The position, a consolidation of duties previously carried out by a number of individuals, comprises general and corporate governance from an internal group perspective. Corporate governance encompasses, for example, compliance with legislation pertaining to the company's South African, United States and Australian stock exchange listings; the US Securities Exchange Commission and the Sarbanes-Oxley Act and the King Report on Corporate Governance
General compliance relates to, amongst others, the South African Protected Disclosures Act aimed at the protection of whistle-blowers; the Financial Intelligence Centre Act (FICA) to eliminate money laundering and fraud at international level; the Access to Information Act which requires that business and government furnish information for the exercise or protection of any rights; and the Companies Act and, more specifically, proposed changes to the Act.
It also relates to company policy directed at employees and directors. Since his appointment last year, Barua has either amended or designed a number of policies directed at protecting the interests of the company by taking into account legislative and regulatory requirements of the various jurisdictions in which AngloGold Ashanti operates. Requests for policies come mainly from either the company secretariat, the board of directors or executive committee (Exco). A recent example was a request from Exco to design a policy that would require employees to disclose any conflicts of interest they may have between their roles as company employees and their private capacity. The policy is applicable to four categories of employees - senior management; everybody in the procurement department as well as other individuals not in the department who may from time to time procure goods or services; those individuals who are in a position to influence those who may procure goods and/or services; and any other individual identified by management.
One of his main challenges is the diversity of jurisdictional requirements in the 10 countries in which AngloGold Ashanti operates. He says that although people are generally fearful of change, it is important that they realise it is for the good of the company, which is committed to upholding company values.
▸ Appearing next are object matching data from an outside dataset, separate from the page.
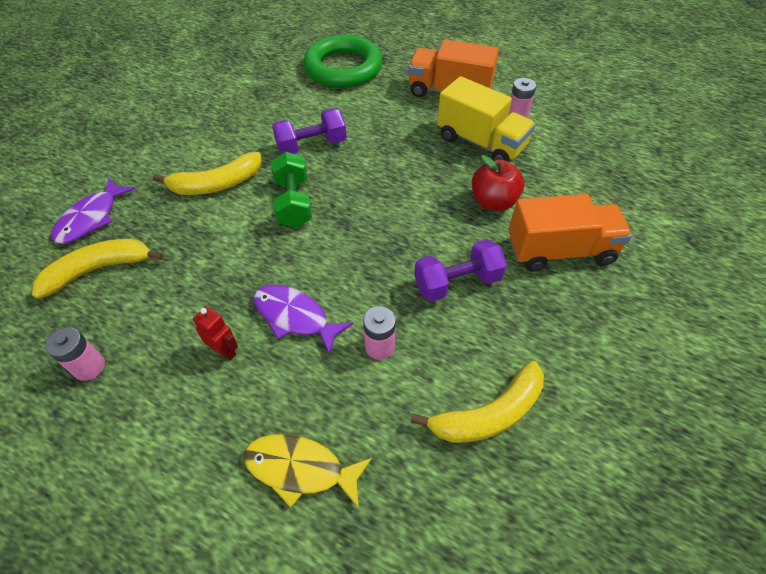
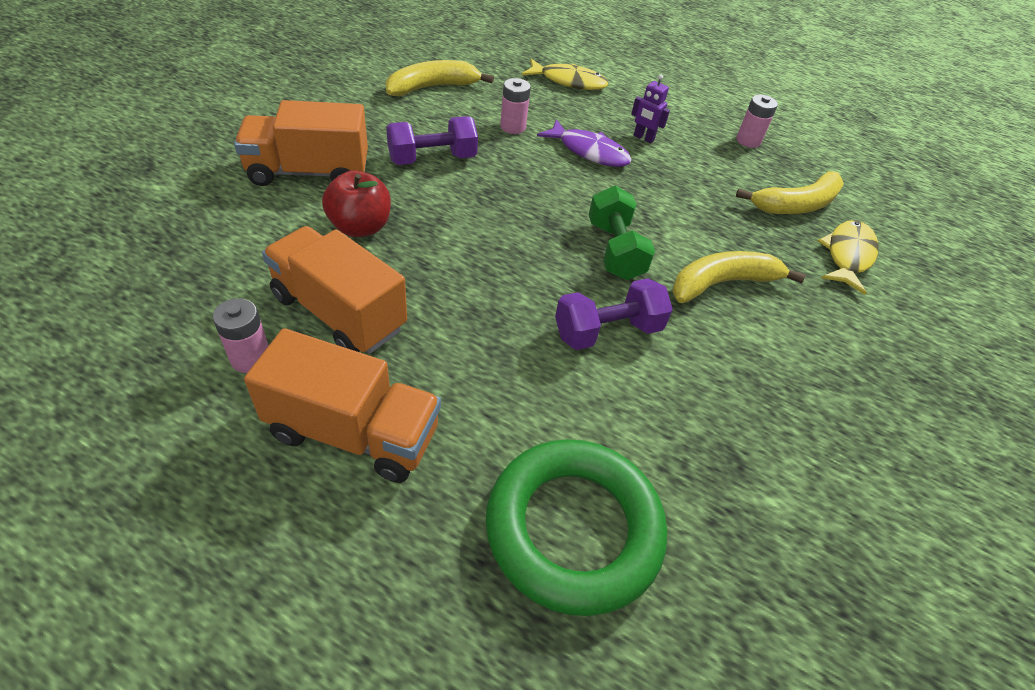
camera: 175 degrees right, 5 degrees down
(91, 218) = (847, 255): purple fish -> yellow fish
(225, 351) = (643, 138): red robot -> purple robot
(481, 142) = (339, 312): yellow truck -> orange truck

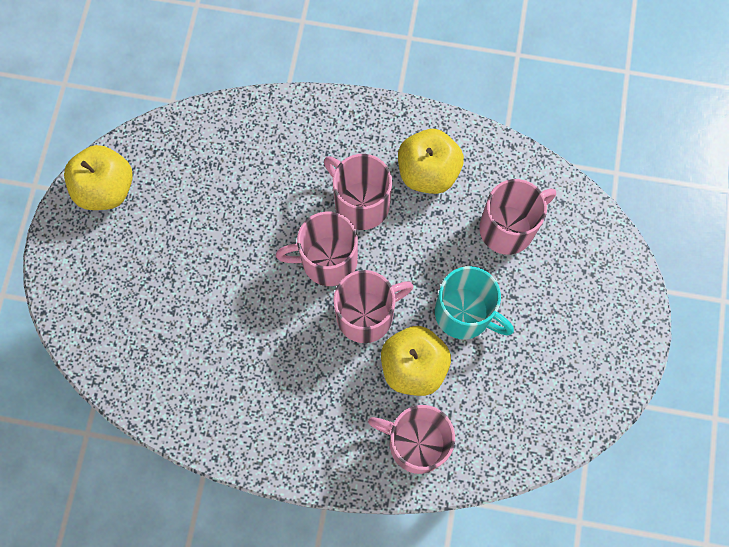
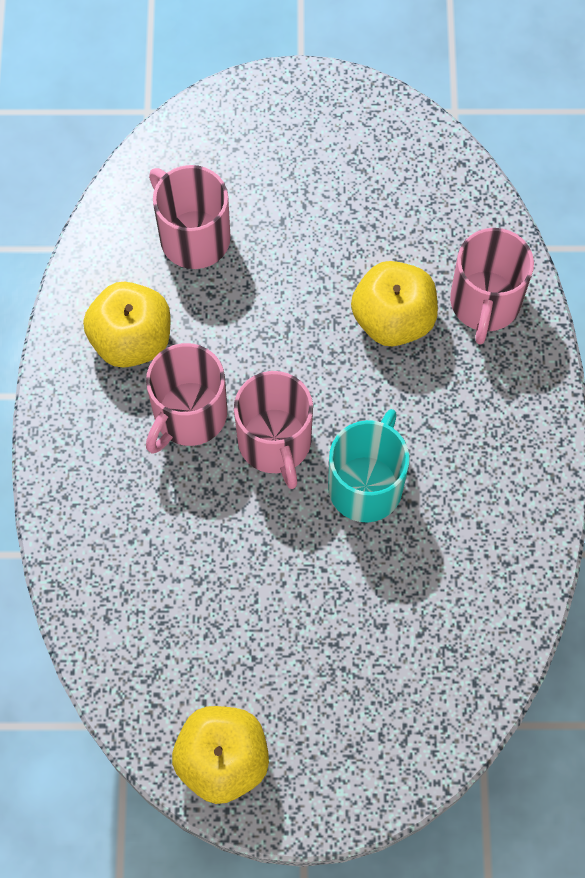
camera: 100 degrees left, 5 degrees down
(366, 315) = (339, 383): pink mug -> none
(464, 313) = (314, 272): turquoise mug -> turquoise mug (366, 485)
Since his position is still fairly new, it is difficult to gauge his success; suffice to say that people have been supportive of his role and his responsibilities.
Barua sits on the disclosures committee and the corporate office employment equity committee. He also liaises with each regional legal counsel individually to discuss legal and compliance issues. Under the auspices of the company's general counsel, Ms Merene Botsio-Philips, a global legal team has been established to help co-ordinate the legal discipline across regions. A charter for the global legal team has been drafted by Barua - a statement of principle of what the company's legal objectives are and how best to serve them.